Students of different faiths share their holiday traditions.

In modern-day America, there are several varying traditions for the holidays with all of the diversity of nationalities, religions, and races, especially in California.

So what is the “ordinary” holiday?

The epitome of Christmas is normally centered around snow, Santa Claus, and lavish evergreens decked out in ornaments.

The opinions of some differ as to how to celebrate the “typical” Christmas.

Some enjoy completely different  holidays that differ from the norm because of their varying ethnicities.

Depending where your ancestors are from, the holidays people celebrate can change.

“(My) Nationality is Iraqi (and) we do have alternate holidays for Christmas.” freshman Yousef Hashim said.

His heritage has a big culture with lots of different traditions.

“Our traditions don’t involve Christmas trees and our alternate holiday lasts for a few days, not just one, plus a lot of food,” Hashim said.

Our traditions don’t involve Christmas trees and our alternate holiday lasts for a few days, not just one, plus a lot of food.”

— Yousef Hashim

According to Hashim, the Iraqi culture doesn’t celebrate with elaborate, lavishing trees and garlands, but instead with the gift of food.

“My favorite tradition would be the food,” Hashim said. “The one thing I dislike is the majority of our school celebrates Christmas and I’ve never really experienced that.”

Another student, freshman Christina Pena also has a unique way of celebrating the holidays.

“(I am) American,” Pena said. “Yes, there are traditions, but there’s really no name to it.”

For Pena, her family celebrates their own cultural festivals along with the holiday season.

Pose landmark coordinates
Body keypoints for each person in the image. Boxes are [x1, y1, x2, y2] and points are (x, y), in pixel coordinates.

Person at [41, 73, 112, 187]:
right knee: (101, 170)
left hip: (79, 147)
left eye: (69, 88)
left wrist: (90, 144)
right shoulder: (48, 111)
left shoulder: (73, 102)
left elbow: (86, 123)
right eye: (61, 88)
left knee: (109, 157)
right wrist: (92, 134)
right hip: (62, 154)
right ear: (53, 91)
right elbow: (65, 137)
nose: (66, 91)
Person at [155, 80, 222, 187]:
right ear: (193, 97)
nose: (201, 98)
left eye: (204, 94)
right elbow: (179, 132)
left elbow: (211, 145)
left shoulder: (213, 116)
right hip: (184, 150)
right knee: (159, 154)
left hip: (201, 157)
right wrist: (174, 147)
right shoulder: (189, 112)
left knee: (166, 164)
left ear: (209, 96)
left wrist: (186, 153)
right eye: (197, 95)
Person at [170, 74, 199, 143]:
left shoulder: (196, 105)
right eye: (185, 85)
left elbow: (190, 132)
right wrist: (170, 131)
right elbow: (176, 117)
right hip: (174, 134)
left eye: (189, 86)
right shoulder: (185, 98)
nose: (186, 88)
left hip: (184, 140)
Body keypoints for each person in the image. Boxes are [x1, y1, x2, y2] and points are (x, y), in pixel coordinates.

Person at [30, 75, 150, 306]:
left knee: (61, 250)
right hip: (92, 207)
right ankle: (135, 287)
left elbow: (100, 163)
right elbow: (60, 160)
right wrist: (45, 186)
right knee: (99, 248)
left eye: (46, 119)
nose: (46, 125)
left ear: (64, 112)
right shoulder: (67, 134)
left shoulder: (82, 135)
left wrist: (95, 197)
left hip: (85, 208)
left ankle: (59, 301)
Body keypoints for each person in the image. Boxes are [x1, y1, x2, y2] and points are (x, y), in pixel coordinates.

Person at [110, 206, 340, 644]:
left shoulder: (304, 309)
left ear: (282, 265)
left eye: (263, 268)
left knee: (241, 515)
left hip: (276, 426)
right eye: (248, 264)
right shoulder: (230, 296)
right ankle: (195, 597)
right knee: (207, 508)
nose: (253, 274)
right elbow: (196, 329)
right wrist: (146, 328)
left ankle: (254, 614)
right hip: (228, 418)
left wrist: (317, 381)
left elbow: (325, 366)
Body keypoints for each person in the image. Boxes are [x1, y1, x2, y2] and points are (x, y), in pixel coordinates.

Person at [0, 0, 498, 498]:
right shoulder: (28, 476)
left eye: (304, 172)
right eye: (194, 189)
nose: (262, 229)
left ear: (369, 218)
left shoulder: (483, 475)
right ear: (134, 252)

• To do:
A - In the holiday traditions article, what does freshman Yousef Hashim name as his favorite tradition?
B - Carry the holiday traditions article forward from the point where it ends.

• Set of answers:
A - The food.

B -
“(My favorite tradition) is when my family gets together at least every year,” Pena said.

Family is a very important part of the holidays for many people, regardless of ethnic or religious differences.

In freshman Mia Wiggen’s case, her family gathers and celebrate some religious aspects of the holiday..

“My grandma does a Tagalog prayer,” Wiggen said.

Wiggen explained the prayer as part of her Filipeno heritage on her father’s side of the family. 

As much as she loves being with her family, there are some aspects of her cultural Christmas that she considers to be downsides.

“I don’t really like the food,” Wiggen said.

There are many ways students on campus celebrate holidays. Some celebrate a traditional Christmas while others celebrate different versions of Christmas. 

Some students don’t celebrate Christmas at all, and celebrate other holidays instead.

Overall, while there are many differences between any and all religions around the world, the main source of celebration seems to come from love of families. That makes any holiday feel special.